- _Aufgabe 1_:
Schreibe aus dem folgenden Textauszug über den Pali-Satz den Abschnitt zwischen „1) sabbe dhamma“ und „(ohne bleibenden Kern)“ einschließlich wortgetreu nieder.

- _Textauszug_:
◇ ◇ ◇ ◇

Hier eine sehr kurze Antwort: Der Satz ist in Pali formuliert, der Sprache, in der die ältesten buddhistischen Texte überliefert sind. Er besagt: Alle Phänomene sind ohne ein „Selbst“.

 


Und hier eine etwas längere Antwort:

sabbe = alle
dhamma = Gebilde, Phänomene, Dinge, Erscheinungen, Wesen etc.
an-atta = Nicht-atta oder nicht Selbst. (Sanskrit: An-Atman)

Der Satz stammt (er kommt so mehrfach vor) aus einer Sammlung von Reden Buddhas mit dem Titel Anguttara-Nikaya („Angereihte Sammlung“), die zum Pali-Kanon gehört, und zwar aus dem Buch III, Kapitel 137. Es ist eigentlich einer von drei Sätzen, die lauten:

1) sabbe dhamma anicca = Alle Phänomene sind vergänglich
2) sabbe dhamma dukkha = Alle Phänomene sind letztlich frustrierend, leidhaft
3) sabbe dhamma anatta = Alle Phänomene sind ohne Selbst (ohne bleibenden Kern)

◇ ◇ ◇ ◇

- _Extrahierte Daten_:
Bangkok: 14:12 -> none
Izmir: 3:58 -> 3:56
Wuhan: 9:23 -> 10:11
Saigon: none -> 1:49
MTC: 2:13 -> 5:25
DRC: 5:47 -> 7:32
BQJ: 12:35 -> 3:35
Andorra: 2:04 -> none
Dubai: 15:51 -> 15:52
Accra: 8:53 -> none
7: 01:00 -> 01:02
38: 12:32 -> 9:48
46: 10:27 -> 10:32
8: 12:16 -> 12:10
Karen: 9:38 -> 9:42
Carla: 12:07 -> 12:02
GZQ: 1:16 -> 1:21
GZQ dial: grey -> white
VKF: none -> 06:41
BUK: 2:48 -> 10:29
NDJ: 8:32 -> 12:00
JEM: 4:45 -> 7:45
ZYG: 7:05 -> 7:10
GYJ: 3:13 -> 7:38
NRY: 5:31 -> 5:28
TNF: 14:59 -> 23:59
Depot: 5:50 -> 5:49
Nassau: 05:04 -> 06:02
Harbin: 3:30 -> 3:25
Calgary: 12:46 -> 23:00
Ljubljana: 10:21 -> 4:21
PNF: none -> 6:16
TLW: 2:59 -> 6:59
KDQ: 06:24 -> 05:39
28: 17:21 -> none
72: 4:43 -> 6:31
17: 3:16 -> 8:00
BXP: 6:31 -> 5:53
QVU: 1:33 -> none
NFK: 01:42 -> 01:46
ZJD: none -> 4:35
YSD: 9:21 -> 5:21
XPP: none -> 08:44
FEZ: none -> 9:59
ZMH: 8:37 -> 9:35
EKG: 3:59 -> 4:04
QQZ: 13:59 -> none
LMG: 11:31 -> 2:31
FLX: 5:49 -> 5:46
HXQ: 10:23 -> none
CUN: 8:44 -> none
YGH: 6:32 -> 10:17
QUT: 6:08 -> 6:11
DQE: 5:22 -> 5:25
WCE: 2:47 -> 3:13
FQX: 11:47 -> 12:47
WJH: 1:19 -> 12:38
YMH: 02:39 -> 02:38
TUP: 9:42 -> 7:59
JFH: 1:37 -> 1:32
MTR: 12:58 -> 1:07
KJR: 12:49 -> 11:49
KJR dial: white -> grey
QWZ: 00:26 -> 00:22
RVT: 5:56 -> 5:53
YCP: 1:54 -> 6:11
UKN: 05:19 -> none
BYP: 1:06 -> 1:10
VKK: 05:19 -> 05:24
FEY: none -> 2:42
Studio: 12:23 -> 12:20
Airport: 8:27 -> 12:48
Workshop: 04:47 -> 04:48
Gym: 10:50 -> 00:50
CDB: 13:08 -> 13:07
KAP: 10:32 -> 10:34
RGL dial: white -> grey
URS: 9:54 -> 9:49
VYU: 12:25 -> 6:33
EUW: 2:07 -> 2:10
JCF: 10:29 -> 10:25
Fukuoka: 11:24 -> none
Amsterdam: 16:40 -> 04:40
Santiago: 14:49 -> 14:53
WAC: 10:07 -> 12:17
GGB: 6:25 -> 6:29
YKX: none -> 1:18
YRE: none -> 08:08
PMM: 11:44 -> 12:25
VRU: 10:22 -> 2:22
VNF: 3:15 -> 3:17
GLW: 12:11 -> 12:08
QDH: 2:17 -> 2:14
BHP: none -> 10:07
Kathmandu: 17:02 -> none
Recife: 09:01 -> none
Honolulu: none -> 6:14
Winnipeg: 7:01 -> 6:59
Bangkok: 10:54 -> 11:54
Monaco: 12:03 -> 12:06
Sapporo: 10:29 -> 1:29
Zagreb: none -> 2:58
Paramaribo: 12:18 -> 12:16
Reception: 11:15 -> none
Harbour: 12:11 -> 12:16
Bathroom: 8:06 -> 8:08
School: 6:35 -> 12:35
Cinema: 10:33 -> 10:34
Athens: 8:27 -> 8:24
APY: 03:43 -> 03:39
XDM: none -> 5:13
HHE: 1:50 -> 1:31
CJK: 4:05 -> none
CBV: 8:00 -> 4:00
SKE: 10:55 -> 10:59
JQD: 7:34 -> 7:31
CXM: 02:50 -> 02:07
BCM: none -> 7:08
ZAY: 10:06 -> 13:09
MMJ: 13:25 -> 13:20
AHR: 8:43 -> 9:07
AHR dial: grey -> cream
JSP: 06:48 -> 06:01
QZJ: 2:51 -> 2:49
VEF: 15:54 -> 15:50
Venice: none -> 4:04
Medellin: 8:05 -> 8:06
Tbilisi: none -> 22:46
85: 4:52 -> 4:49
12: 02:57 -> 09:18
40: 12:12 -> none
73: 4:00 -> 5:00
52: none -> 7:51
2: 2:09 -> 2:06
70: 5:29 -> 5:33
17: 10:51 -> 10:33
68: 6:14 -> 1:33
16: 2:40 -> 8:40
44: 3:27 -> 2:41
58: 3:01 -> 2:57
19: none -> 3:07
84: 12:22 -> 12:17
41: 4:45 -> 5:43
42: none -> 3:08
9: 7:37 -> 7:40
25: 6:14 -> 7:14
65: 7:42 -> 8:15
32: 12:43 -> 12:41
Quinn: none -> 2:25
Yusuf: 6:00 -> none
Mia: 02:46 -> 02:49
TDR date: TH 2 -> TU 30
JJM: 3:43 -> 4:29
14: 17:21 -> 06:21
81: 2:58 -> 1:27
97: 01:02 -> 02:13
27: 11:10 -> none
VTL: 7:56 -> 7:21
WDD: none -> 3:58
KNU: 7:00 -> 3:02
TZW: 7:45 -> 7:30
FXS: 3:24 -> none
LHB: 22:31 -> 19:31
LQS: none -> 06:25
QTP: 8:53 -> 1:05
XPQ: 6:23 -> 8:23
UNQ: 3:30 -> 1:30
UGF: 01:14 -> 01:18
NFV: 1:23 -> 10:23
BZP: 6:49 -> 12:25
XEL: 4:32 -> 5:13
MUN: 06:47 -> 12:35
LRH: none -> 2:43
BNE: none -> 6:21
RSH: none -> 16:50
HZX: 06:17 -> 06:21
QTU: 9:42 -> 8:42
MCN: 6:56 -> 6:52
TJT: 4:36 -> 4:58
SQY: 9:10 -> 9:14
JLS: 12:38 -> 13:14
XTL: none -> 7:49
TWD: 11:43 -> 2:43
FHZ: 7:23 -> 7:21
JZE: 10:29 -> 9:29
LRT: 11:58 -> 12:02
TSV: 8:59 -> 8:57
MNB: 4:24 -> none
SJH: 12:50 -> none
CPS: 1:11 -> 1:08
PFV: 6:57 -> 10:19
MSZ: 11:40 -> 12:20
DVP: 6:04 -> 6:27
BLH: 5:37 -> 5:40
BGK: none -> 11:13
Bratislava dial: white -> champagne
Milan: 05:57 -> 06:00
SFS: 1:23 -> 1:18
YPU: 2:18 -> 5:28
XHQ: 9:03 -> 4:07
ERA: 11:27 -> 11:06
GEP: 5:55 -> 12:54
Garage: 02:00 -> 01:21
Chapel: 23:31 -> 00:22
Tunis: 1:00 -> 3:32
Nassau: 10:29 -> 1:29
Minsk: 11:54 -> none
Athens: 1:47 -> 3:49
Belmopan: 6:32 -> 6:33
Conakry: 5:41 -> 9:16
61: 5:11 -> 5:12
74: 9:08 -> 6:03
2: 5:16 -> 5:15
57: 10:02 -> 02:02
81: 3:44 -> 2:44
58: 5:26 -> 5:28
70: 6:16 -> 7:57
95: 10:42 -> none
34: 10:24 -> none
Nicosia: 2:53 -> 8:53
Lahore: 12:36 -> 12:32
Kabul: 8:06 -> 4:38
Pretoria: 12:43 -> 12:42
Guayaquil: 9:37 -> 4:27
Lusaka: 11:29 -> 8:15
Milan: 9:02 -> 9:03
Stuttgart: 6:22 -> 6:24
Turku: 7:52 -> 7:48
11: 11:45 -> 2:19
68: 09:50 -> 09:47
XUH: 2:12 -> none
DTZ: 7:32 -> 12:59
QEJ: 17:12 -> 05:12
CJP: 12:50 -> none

◇ ◇ ◇ ◇

- _Aufgabe 2_:
Entnimm den Datensätzen oben unverändert die Zeilen zwischen dem Anfang der Datensätze und der Zeile mit „ZJD: none -> 4:35“, beide Enden eingeschlossen.

- _Ausgabe 1_:
1) sabbe dhamma anicca = Alle Phänomene sind vergänglich
2) sabbe dhamma dukkha = Alle Phänomene sind letztlich frustrierend, leidhaft
3) sabbe dhamma anatta = Alle Phänomene sind ohne Selbst (ohne bleibenden Kern)

- _Ausgabe 2_:
Bangkok: 14:12 -> none
Izmir: 3:58 -> 3:56
Wuhan: 9:23 -> 10:11
Saigon: none -> 1:49
MTC: 2:13 -> 5:25
DRC: 5:47 -> 7:32
BQJ: 12:35 -> 3:35
Andorra: 2:04 -> none
Dubai: 15:51 -> 15:52
Accra: 8:53 -> none
7: 01:00 -> 01:02
38: 12:32 -> 9:48
46: 10:27 -> 10:32
8: 12:16 -> 12:10
Karen: 9:38 -> 9:42
Carla: 12:07 -> 12:02
GZQ: 1:16 -> 1:21
GZQ dial: grey -> white
VKF: none -> 06:41
BUK: 2:48 -> 10:29
NDJ: 8:32 -> 12:00
JEM: 4:45 -> 7:45
ZYG: 7:05 -> 7:10
GYJ: 3:13 -> 7:38
NRY: 5:31 -> 5:28
TNF: 14:59 -> 23:59
Depot: 5:50 -> 5:49
Nassau: 05:04 -> 06:02
Harbin: 3:30 -> 3:25
Calgary: 12:46 -> 23:00
Ljubljana: 10:21 -> 4:21
PNF: none -> 6:16
TLW: 2:59 -> 6:59
KDQ: 06:24 -> 05:39
28: 17:21 -> none
72: 4:43 -> 6:31
17: 3:16 -> 8:00
BXP: 6:31 -> 5:53
QVU: 1:33 -> none
NFK: 01:42 -> 01:46
ZJD: none -> 4:35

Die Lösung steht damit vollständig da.